____ Document extract

Here I hope to extract the titles from the episodes of Frasier into an easy-to-use data frame.
From a relatively small text file, we can simply use readLines to load the data.
raw_data <- readLines("frasierEpisodes.txt")
head(raw_data)
## [1] "1. 1-1 16 Sep 93 <a target=\"_blank\" href=\"http://www.tvmaze.com/episodes/49441/frasier-1x01-the-good-son\">The Good Son</a>"
## [2] "2. 1-2 23 Sep 93 <a target=\"_blank\" href=\"http://www.tvmaze.com/episodes/49442/frasier-1x02-space-quest\">Space Quest</a>"
## [3] "3. 1-3 30 Sep 93 <a target=\"_blank\" href=\"http://www.tvmaze.com/episodes/49443/frasier-1x03-dinner-at-eight\">Dinner at Eight</a>"
## [4] "4. 1-4 07 Oct 93 <a target=\"_blank\" href=\"http://www.tvmaze.com/episodes/49444/frasier-1x04-i-hate-frasier-crane\">I Hate Frasier Crane</a>"
## [5] "5. 1-5 14 Oct 93 <a target=\"_blank\" href=\"http://www.tvmaze.com/episodes/49445/frasier-1x05-heres-looking-at-you\">Here's Looking at You</a>"
## [6] "6. 1-6 21 Oct 93 <a target=\"_blank\" href=\"http://www.tvmaze.com/episodes/49446/frasier-1x06-the-crucible\">The Crucible</a>"
Now comes the fun part. I want to extract the season numbers, the episode numbers, the titles of each episode, and maybe the air date.
library("stringr")
The pattern for the season and episode numbers (presently) is a one- or two-digit number, a hyphen, and another one- or two-digit number.
seasonEpisode_pattern <- "[0-9]+-[0-9]+"
seasonAndEpisode <- str_extract(raw_data, seasonEpisode_pattern)
The pattern for the dates is two digits, a space, three characters, a space, and two digits.
airDate_pattern <- "[0-9]{2} [A-Za-z]{3} [0-9]{2}"
airDate <- str_extract(raw_data, airDate_pattern)
To extract the titles, I will start by finding any characters between the “>” and the “<” of the HTML link tags, and then I can simply trim off those brackets.
title_pattern <- ">(.+?)<"
raw_title <- str_extract(raw_data, title_pattern)
title <- str_sub(raw_title, 2, str_length(raw_title) - 1)
Now we can combine the extracted strings into a nice data frame.
Frasier <- data.frame(seasonAndEpisode, airDate, title)
Let us split that seasonAndEpisode variable.

________
____ Record set

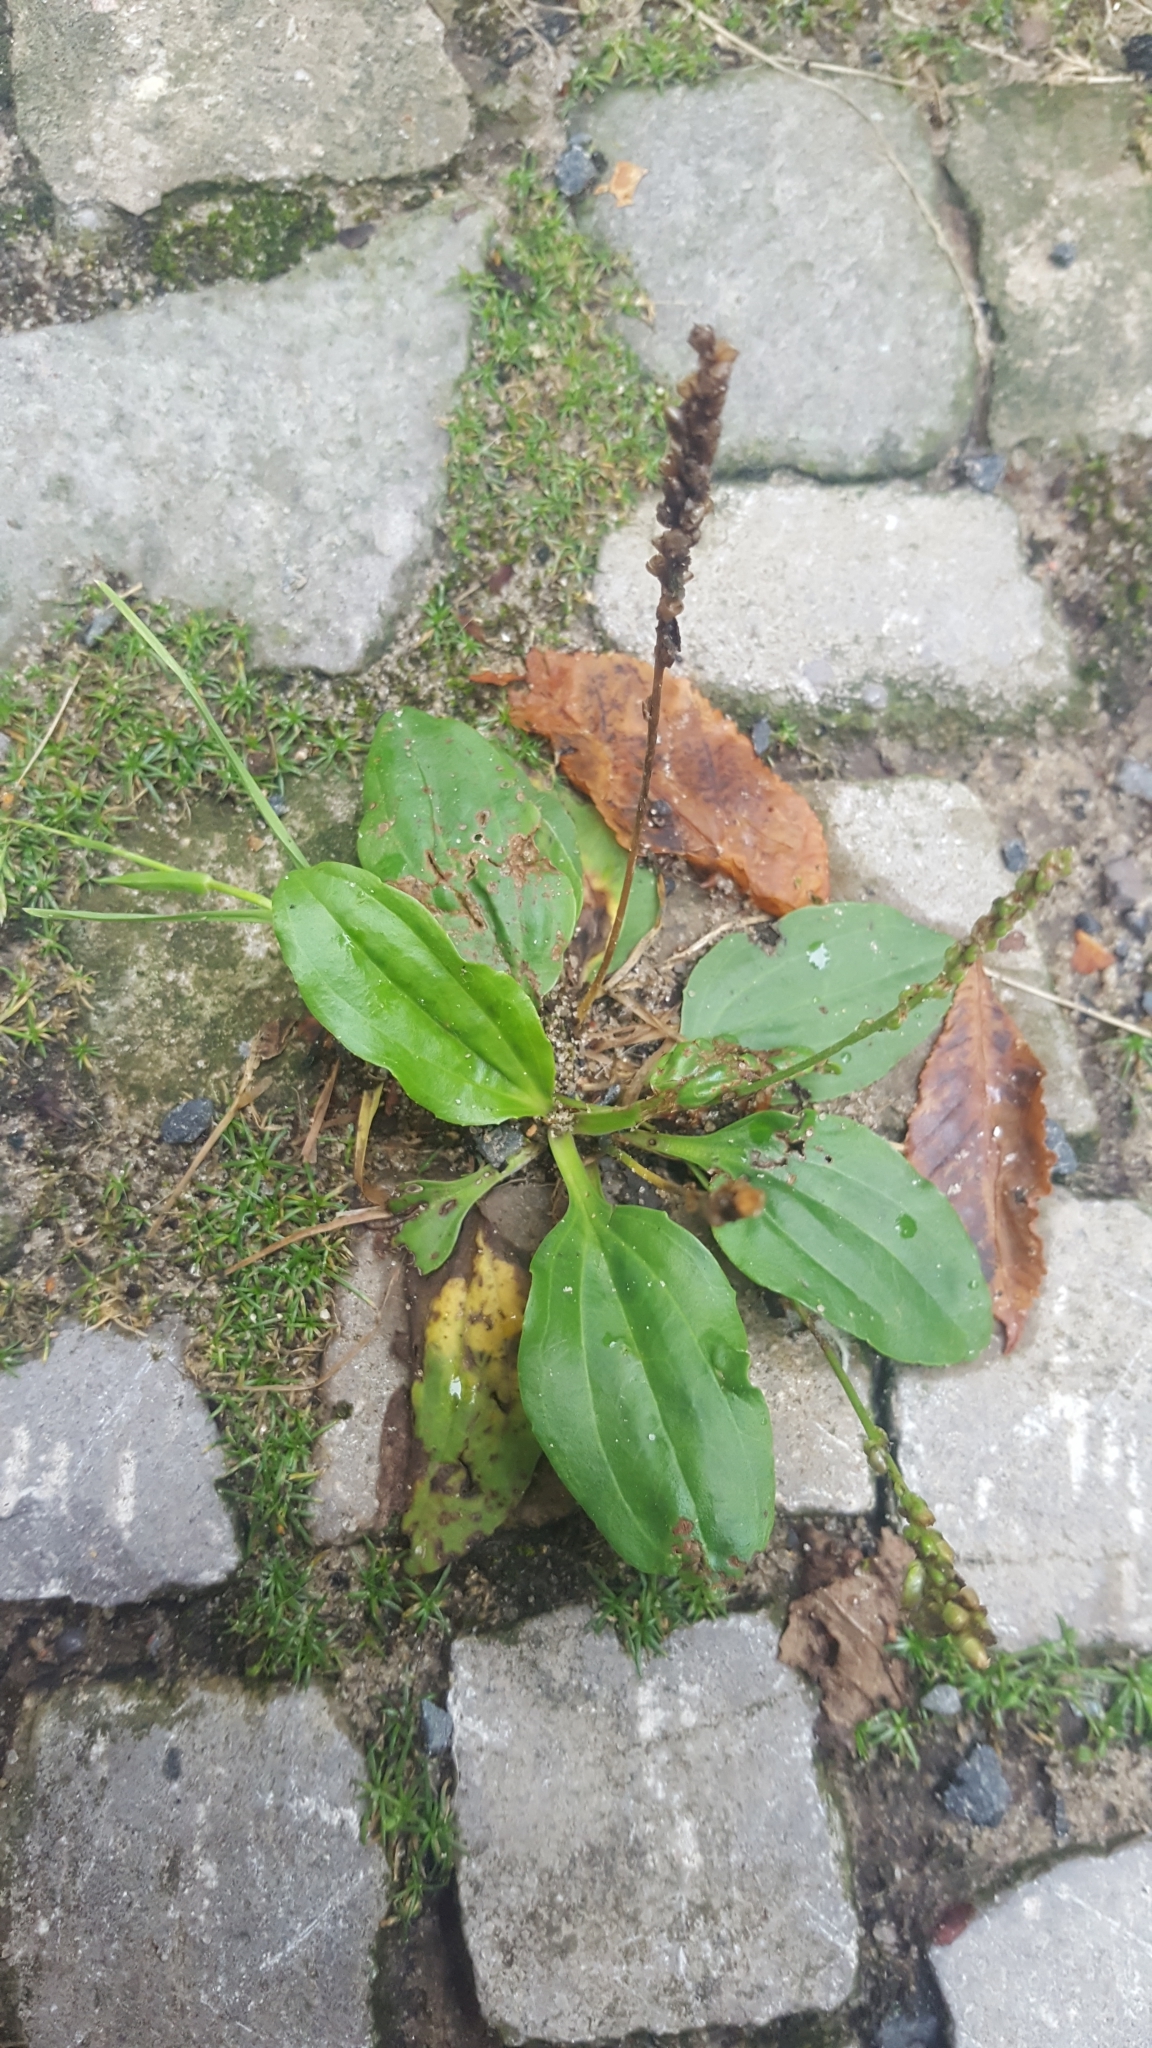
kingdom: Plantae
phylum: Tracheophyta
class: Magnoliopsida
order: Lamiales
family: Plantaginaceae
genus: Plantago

________
____ Record set

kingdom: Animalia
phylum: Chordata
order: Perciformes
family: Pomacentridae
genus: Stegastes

________

**Your task**: In the Frasier episode walkthrough, what pattern does the air date follow?

**Full answer**: Two digits, a space, three characters, a space, and two digits.